The man with the fez opened his mouth. All he got out was, “My Broth…” when the large man in black calmly put a newspaper in his open orifice.

“You wanna knock that shit off?” the large man said without emotion.

Fez wearer was about to respond when the big man jerked his head towards the door.

“I think those cats got the newspaper concession, and they ain’t from your neighborhood. Get it?”

The man looked outside and saw several grim, suited young me holding stacks of newspapers milling around the exit doors. The larger man pulled a bill from his pocket.

“Buy a paper from them, and be on your way,” he advised.

The man took off his fez, nodded his head, and complied.

The cutie with the hair like weave sighed and said, “Theo, you’re incorrigible!” as Koor led them to a table.

“Hate it when you use big words,” the big man laughed.

Koor just looked on.

Later that afternoon, during the slow period, Koor sat sipping a coke in a booth. Brother Kareem came in, beaming.

“Thank you , Koor! Catching them on the way out was MOST profitable! We got the truth out in record numbers! Even the Caucasians made purchases!”

Koor nodded slowly. “That’s cause beef barbecue makes your bowels move. Something to read helps.”

Kareem looked at Koor intently.

“What you looking at, Koor?”

“There,” Koor began. “What is that? A daytime night club? I’ve never seen so many Lincolns, Benzes, Jags, and Caddies. I even saw a Maybes, and Infinitis are like but so much popcorn. I am in the wrong business. What is that?”
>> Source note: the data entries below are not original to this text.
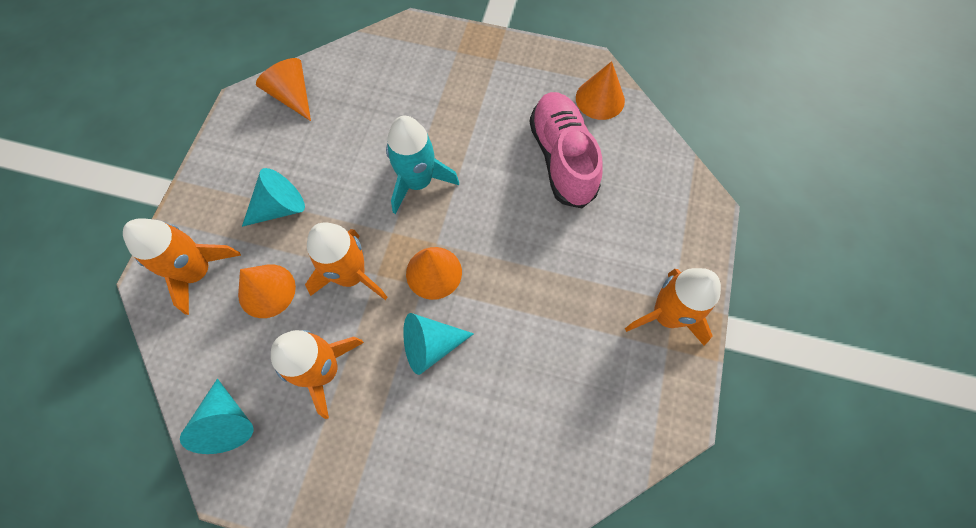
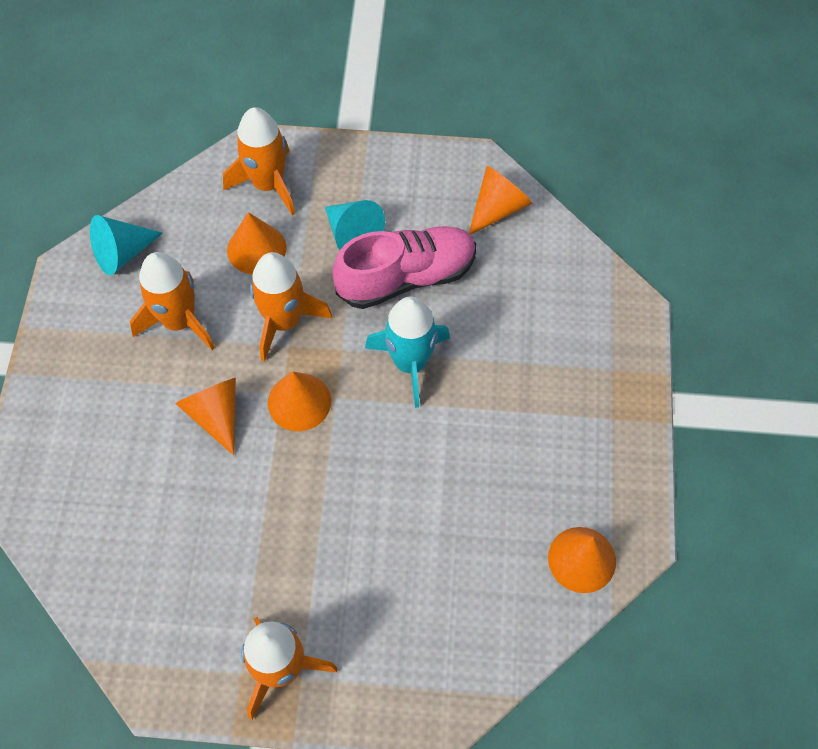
camera: 80 degrees right, 5 degrees down
turquoise cone [403,313,474,375] -> orange cone [175,378,236,455]
pink shoe [530,92,603,208] -> pink shoe moved to [332,226,476,309]

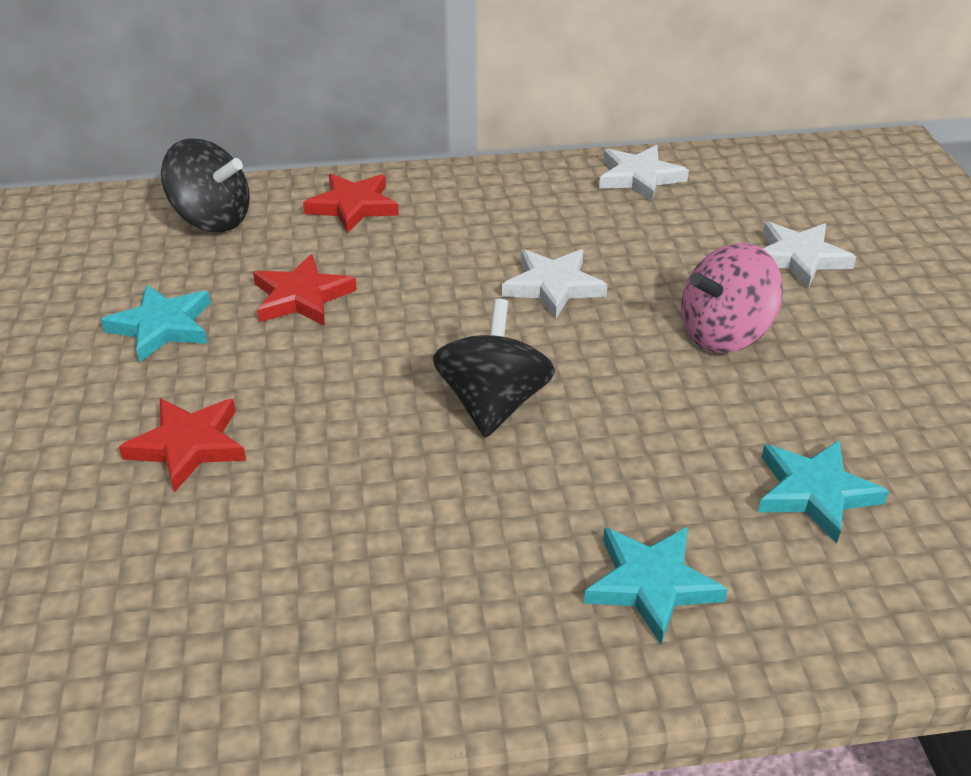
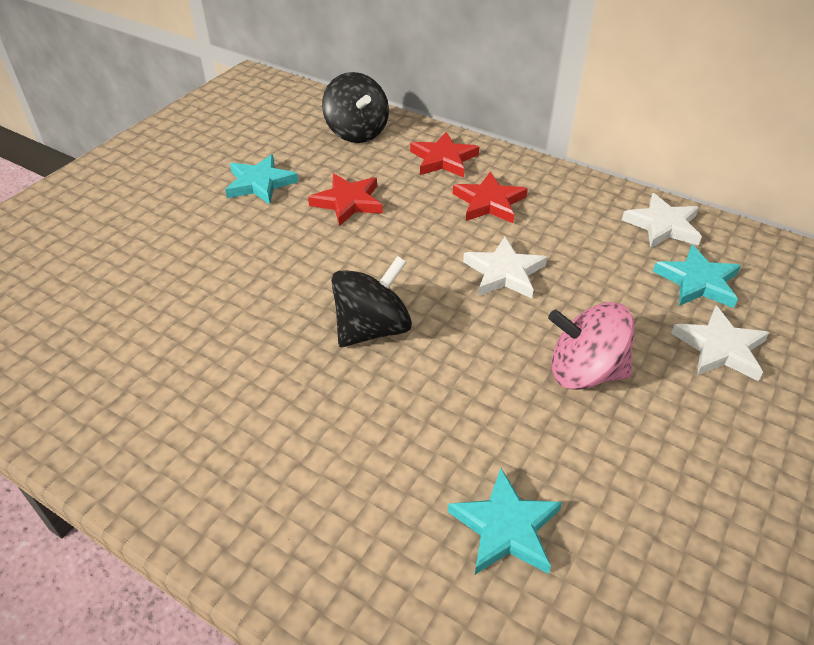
camera: 40 degrees right, 5 degrees up
red star [119,398,246,492] -> red star moved to [453,172,528,223]
turquoise star [584,527,728,644] -> turquoise star moved to [653,245,741,308]

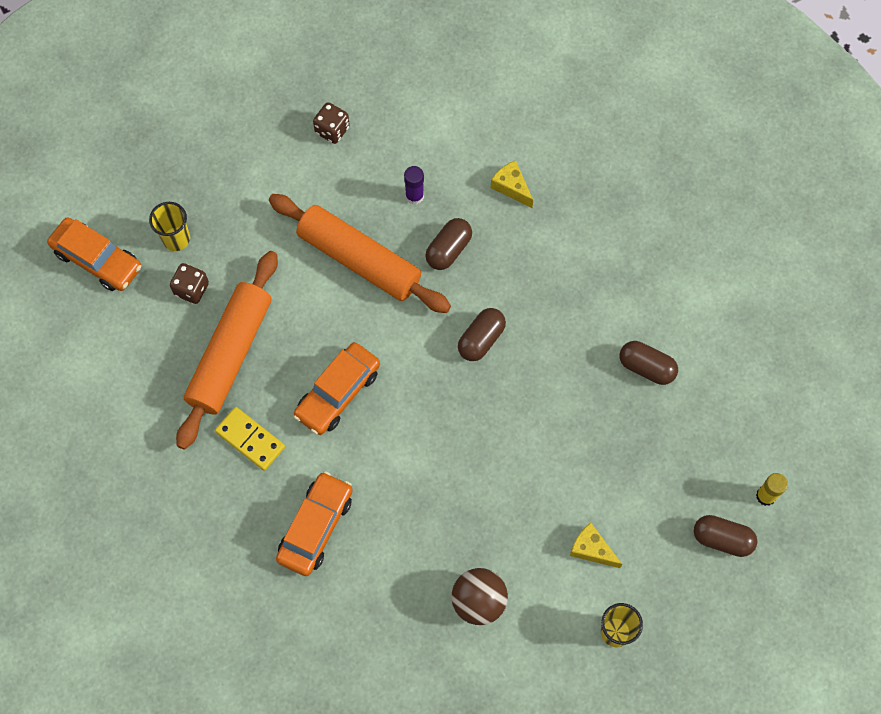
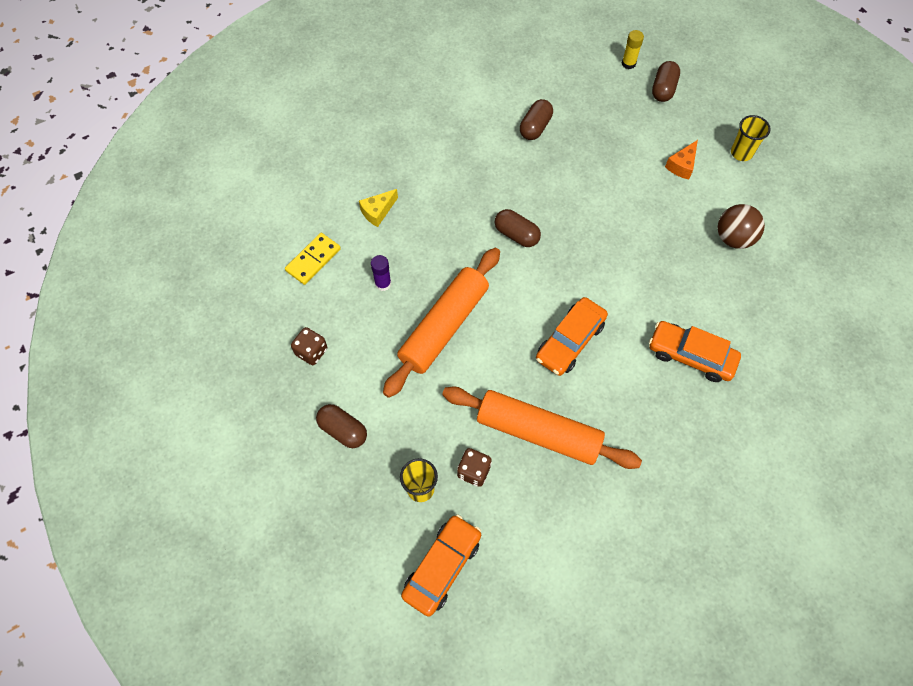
camera: 90 degrees left, 5 degrees down
yellow domino [215,407,285,471] -> yellow domino moved to [285,233,341,285]
orange car [293,342,380,435] -> orange car turned 90 degrees clockwise [536,297,608,376]
brown capsule [425,218,472,270] -> brown capsule moved to [316,404,367,448]
yellow cheese [570,523,622,568] -> orange cheese [665,140,698,180]

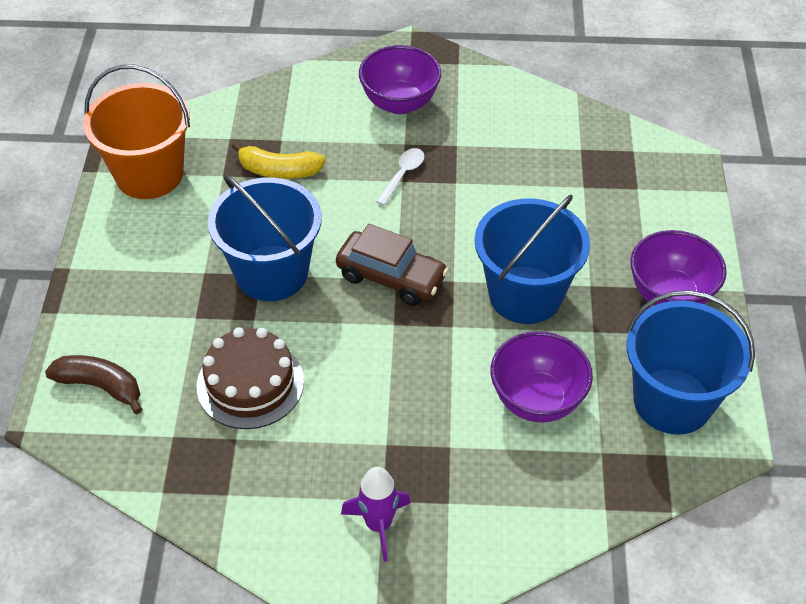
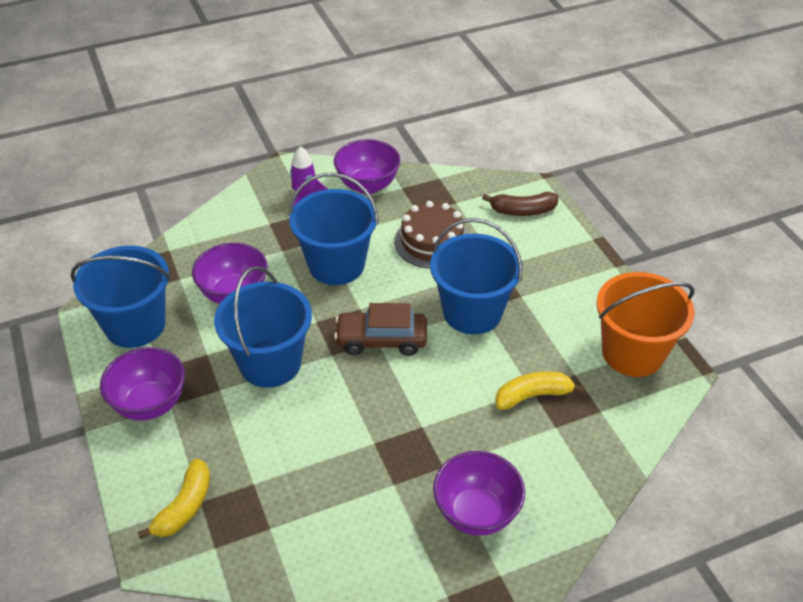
camera: 155 degrees right, 5 degrees down
white spoon [376,148,425,206] -> none
none -> yellow banana [137,458,210,539]
none -> blue bucket [289,173,379,285]
none -> purple bowl [334,139,400,194]

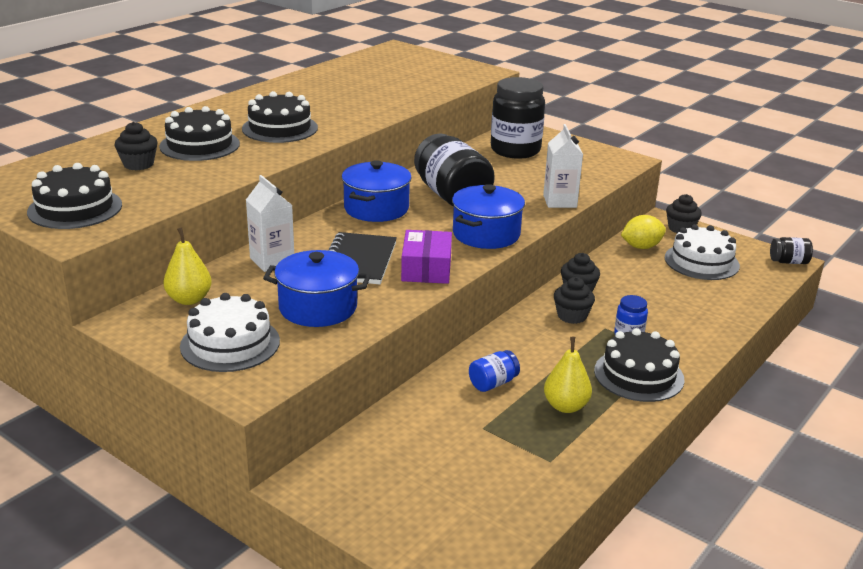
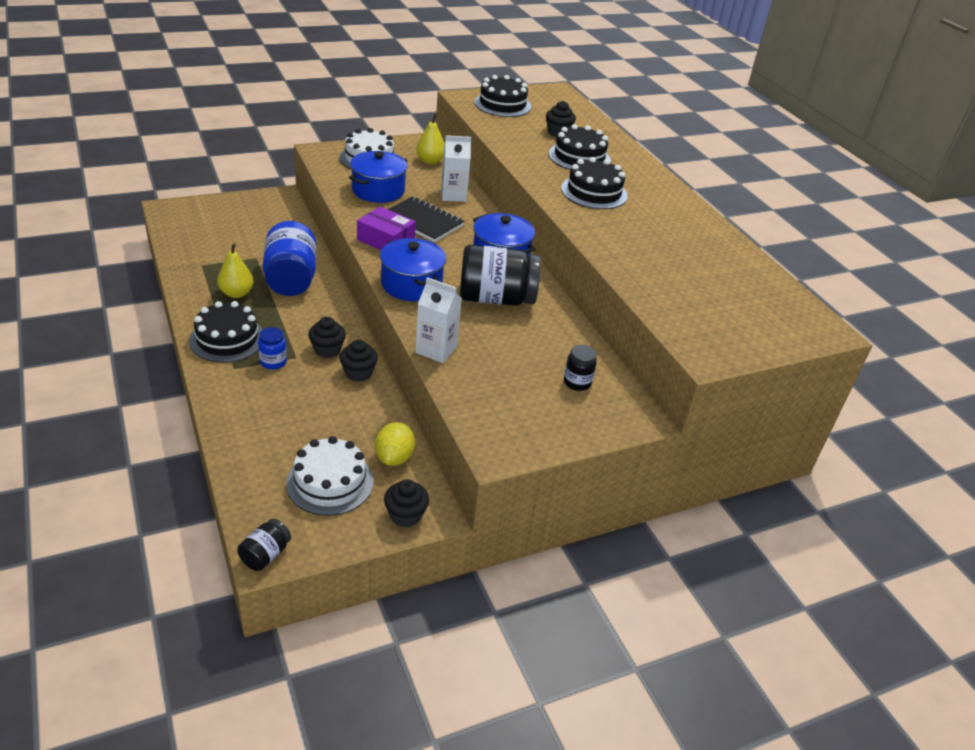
camera: 115 degrees right, 10 degrees up
blue jar [469,350,520,392] -> blue jar [263,221,316,296], size x2.13
black jar [491,77,545,159] -> black jar [564,345,597,391], size x0.47

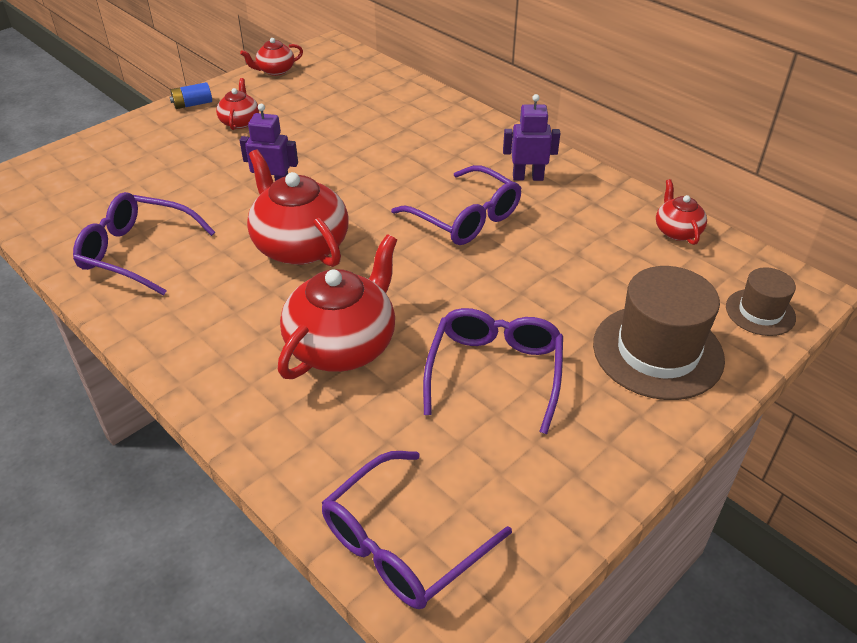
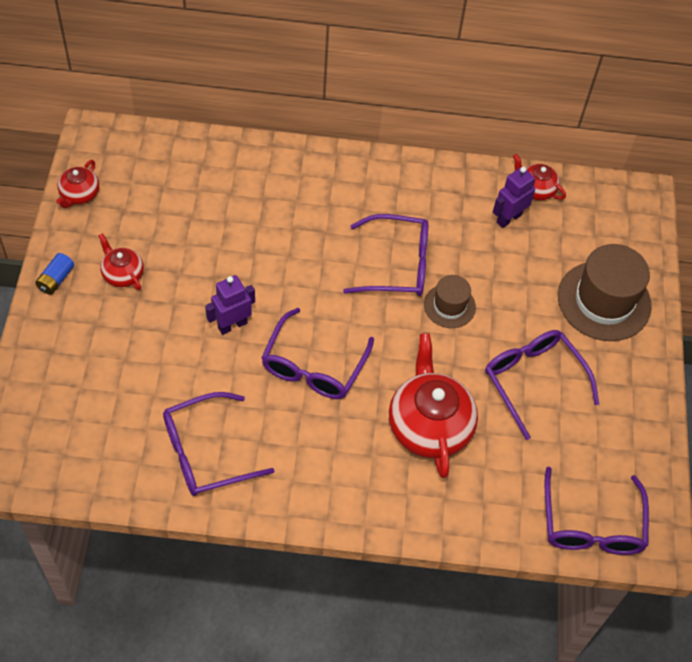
camera: 45 degrees left, 15 degrees up
red teapot [247,150,348,267] -> purple glasses [261,308,374,399]
purple robot [503,94,560,181] -> purple robot moved to [493,167,535,228]
brown hat [726,267,796,336] -> brown hat moved to [424,275,476,328]

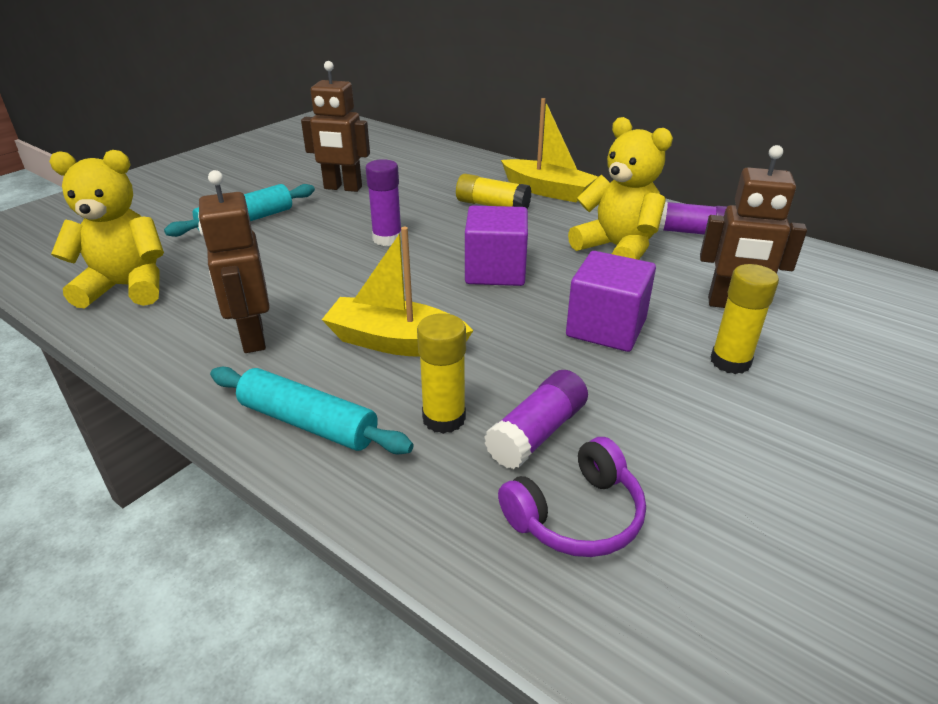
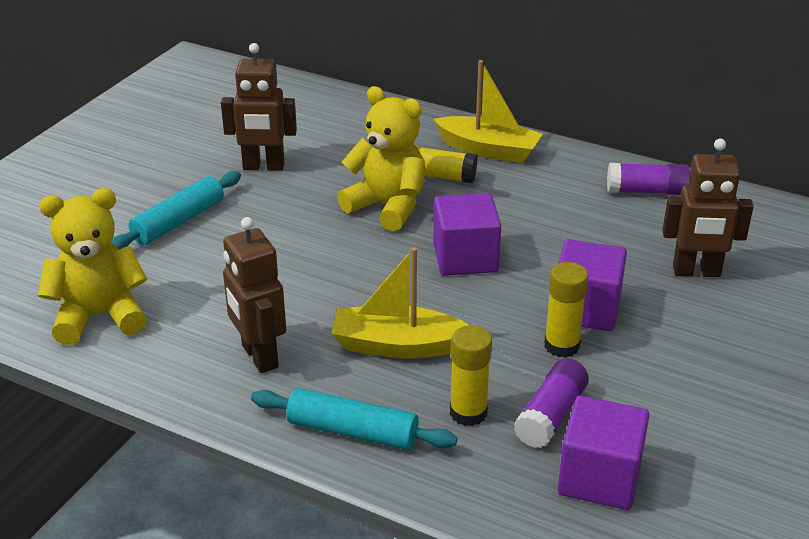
camera: 10 degrees left, 0 degrees up
purple glue stick [365,159,402,246] -> none
purple headphones [498,437,646,557] -> purple cube [558,396,649,510]
yellow teddy bear [568,117,673,260] -> yellow teddy bear moved to [337,86,426,231]
yellow glue stick [711,264,779,374] -> yellow glue stick moved to [544,262,589,358]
Kareem adjusted his glasses and said somberly, “Oh, Koor, that’s the Laundromat, man.”

Koor gnawed a toothpick. “Really? I mean, what? All them luxury cars in the Laundromat parking lot?”

“Oh,” Kareem said sadly, “folk will find ways to push a luxury car. You may have to park it in front of a tent. But the laundry always has to get done.”

Koor shook his head. “Why not forgo the car and get a nice place with your own washer and dryer?”

Kareem shook his head.”Some of us don’t think like that. Plus, if you have kids, the Laundromat is where you see and be seen. Where else can a woman check out a man’s ride AND whether or not he leave skid marks in his skivvies? And women leave bras to all over the place to dry. A woman comes to the Laundromat braless and in her skimpiest, oldest clothing to wash, just to get the good stuff clean.”

Koor watched. “Is that woman loading garbage bags into a new S class?”

Kareem studied the situation. “No,” he said matter of factly. “That’s last year’s model. The new one is three cars down. See the young lady with the long hair? In the fur? The one carrying her clothes out in her arms like a baby? No. That’s the new S class. With the AMG kit.”

Well, well well. It started with a lesson in security and ended with an understanding of the market. So why was he sad? Koor sighed.